The poorest sort.—Those who had neither property nor handicraft. (Comp. Jeremiah 39:10.)
He carried away Jehoiachin to Babylon, and the king’s mother.—Fulfilment of Jeremiah 22:24-27.
The mighty of the land.—So the Targum, “the magnates of the land.” All who could do so, must have taken refuge in Jerusalem at the approach of the Chaldæan army.
All that were strong and apt for war.—Literally, the whole, warriors and doers of battle. This clause refers to both those which precede, and it states that the 8,000 were all men in their prime, and trained in the use of weapons (Thenius). But may not the term “strong” (gibbôrûm, “heroes,” “warriors”) refer to the 7,000 as actual fighting men; and the phrase “makers of war” denote the craftsmen as employed in forging weapons and constructing defences? (The Syriac reads, and all the men that made war.)
Even them the king of Babylon brought.—Literally, and the King of Babylon brought them.

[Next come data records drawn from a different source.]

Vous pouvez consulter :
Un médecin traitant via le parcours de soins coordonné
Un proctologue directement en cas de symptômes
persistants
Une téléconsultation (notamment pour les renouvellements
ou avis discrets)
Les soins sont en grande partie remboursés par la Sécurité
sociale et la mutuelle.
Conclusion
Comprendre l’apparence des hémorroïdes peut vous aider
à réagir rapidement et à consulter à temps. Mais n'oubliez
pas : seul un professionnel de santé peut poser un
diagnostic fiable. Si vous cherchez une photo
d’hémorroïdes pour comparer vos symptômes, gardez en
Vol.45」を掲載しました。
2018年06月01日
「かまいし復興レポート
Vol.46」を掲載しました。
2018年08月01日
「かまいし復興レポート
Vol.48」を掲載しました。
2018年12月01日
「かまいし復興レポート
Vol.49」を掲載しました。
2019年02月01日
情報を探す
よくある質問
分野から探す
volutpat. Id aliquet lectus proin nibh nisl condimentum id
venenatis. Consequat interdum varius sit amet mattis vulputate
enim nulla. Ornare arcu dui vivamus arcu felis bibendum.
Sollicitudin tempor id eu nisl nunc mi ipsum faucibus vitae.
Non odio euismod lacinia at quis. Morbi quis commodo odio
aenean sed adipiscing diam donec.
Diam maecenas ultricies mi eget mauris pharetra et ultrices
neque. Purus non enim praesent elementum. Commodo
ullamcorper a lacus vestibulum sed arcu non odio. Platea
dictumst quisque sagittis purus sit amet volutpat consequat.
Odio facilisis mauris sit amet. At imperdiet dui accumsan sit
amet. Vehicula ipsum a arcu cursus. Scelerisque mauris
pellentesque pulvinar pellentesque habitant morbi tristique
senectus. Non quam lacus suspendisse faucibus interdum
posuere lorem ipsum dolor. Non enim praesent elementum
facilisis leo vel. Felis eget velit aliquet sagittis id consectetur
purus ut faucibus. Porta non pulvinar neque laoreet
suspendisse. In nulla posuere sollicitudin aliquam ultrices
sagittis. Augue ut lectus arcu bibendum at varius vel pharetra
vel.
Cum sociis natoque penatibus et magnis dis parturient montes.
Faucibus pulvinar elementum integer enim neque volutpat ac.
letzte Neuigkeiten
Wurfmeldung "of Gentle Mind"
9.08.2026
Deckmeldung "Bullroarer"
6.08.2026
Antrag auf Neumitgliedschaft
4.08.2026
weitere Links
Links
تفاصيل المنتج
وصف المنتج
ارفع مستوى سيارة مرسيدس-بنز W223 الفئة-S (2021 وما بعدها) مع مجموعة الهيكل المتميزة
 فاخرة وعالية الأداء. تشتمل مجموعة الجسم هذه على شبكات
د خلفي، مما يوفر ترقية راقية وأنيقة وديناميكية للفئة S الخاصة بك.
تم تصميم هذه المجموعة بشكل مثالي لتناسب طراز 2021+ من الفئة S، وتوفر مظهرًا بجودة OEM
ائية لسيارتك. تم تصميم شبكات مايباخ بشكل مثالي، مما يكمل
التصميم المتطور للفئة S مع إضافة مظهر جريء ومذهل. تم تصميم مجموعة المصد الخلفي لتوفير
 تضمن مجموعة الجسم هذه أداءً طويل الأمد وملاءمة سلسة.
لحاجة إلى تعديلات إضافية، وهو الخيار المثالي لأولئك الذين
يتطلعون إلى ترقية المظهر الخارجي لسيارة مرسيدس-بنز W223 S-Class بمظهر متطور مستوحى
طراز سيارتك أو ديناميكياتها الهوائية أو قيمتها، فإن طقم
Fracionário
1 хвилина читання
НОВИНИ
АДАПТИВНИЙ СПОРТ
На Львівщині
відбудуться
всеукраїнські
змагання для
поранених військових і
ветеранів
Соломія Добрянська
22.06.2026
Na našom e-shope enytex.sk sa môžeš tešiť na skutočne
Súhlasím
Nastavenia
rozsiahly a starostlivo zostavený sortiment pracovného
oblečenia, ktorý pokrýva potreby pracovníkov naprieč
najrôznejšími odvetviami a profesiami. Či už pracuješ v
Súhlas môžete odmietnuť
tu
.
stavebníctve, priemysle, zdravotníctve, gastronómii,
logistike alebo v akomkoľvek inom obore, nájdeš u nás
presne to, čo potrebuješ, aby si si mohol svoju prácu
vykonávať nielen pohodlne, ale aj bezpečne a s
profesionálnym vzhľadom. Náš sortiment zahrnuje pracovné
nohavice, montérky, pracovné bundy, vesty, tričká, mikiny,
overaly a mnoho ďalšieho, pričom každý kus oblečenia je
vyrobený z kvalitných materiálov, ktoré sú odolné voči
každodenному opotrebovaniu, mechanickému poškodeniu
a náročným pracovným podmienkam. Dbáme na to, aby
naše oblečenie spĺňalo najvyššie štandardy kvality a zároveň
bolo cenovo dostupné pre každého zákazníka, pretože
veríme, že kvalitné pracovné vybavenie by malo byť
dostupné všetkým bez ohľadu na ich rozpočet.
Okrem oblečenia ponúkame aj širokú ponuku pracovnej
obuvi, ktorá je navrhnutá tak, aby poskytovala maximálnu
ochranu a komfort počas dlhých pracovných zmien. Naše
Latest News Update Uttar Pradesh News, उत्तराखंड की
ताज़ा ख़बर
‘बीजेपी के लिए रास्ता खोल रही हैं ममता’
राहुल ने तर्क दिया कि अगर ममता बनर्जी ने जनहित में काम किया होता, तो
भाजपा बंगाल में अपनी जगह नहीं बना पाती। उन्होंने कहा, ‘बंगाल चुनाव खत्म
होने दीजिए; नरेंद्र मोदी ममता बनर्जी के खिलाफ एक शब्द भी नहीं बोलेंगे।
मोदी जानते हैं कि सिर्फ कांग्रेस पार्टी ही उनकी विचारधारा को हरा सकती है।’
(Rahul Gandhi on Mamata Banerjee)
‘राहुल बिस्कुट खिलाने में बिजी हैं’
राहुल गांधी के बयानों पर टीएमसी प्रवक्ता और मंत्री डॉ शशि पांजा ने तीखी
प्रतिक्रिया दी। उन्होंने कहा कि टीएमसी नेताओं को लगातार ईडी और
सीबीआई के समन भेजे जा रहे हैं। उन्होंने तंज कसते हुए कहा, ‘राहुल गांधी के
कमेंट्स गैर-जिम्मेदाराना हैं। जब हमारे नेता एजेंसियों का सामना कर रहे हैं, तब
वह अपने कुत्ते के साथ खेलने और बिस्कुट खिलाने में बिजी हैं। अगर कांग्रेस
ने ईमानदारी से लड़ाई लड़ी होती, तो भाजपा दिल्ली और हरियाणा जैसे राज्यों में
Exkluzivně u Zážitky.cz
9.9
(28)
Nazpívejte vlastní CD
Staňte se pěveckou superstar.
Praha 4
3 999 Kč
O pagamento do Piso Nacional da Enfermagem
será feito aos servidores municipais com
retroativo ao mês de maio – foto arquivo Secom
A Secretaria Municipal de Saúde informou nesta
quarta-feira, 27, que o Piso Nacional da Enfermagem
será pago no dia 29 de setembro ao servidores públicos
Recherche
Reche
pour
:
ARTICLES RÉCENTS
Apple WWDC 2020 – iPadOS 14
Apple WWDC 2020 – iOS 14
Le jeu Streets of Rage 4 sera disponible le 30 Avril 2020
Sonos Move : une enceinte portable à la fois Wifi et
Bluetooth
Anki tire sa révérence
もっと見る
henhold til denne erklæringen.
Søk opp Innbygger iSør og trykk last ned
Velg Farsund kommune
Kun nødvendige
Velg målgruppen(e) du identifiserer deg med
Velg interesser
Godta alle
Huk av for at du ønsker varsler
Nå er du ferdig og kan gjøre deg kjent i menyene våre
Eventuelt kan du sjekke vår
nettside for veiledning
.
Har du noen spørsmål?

And changed his name to Zedekiah.—His former name meant “gift of Jah;” his new one, “Jah is righteousness” (or “myrighteousness”). The prophecy of Jeremiah (Jeremiah 23:1-9), denouncing “the shepherds that destroy and scatter the flock” and promising a future king, whose name shall be “Jehovah is our righteousness” (lahweh çidgēnu), evidently refers to the delusive expectations connected with Zedekiah’s elevation. Nebuchadnezzar’s act of clemency in putting another native prince on the throne may have been the execution of a promise made at the surrender of the city.
This section and the parallel in Jeremiah appear to have been derived from the same historical work. The text of Jeremiah is generally, though not always, the best.
(19) And he did that which was evil . . .—The evidence of the prophet Jeremiah should be compared with this statement. (See especially Jeremiah 24:8; Jeremiah 37:1-2; Jeremiah 38:5, and Comp. Note on 2 Chronicles 36:13.) The contemporary state of religion is vividly reflected in the pages of Ezekiel (2 Kings viii—11); who, moreover, denounces Zedekiah’s breach of faith with the king of Babylon (Ezekiel 17:11-21).
According to all that Jehoiakim . . .—He is not compared with Jehoiachin, who only reigned three months.
Until he had cast them out.—See Note on 2 Kings 17:23.
That Zedekiah rebelled.—Rather, and Zedelciah rebelled. There should be a full stop after “presence.” Zedekiah expected help from Pharaoh Hophra (Apries), king of Egypt, to whom he sent ambassadors (Ezekiel 17:15; comp. Jeremiah 37:5; Jeremiah 44:30.) Moreover the neighbouring peoples of Edom, Ammon, and Moab, as well as Tyre and Zidon, were eager to throw off the Babylonian yoke, and had proposed a general rising to Zedekiah (Jeremiah 27:3 seq.) The high hopes which were inspired by the negotiations may be inferred from the prophecy of Hananiah (Jeremiah 28). Jeremiah opposed the project of revolt to the utmost of his power; and the event proved that he was right. In the early part of his reign Zedekiah had tried to procure the return of the exiles carried away in the last reign (Jeremiah 29:3); and in his fourth year he visited Babylon himself, perhaps with the same object, and to satisfy Nebuchadnezzar of his fidelity (Jeremiah 51:59). The date of his open revolt cannot be fixed.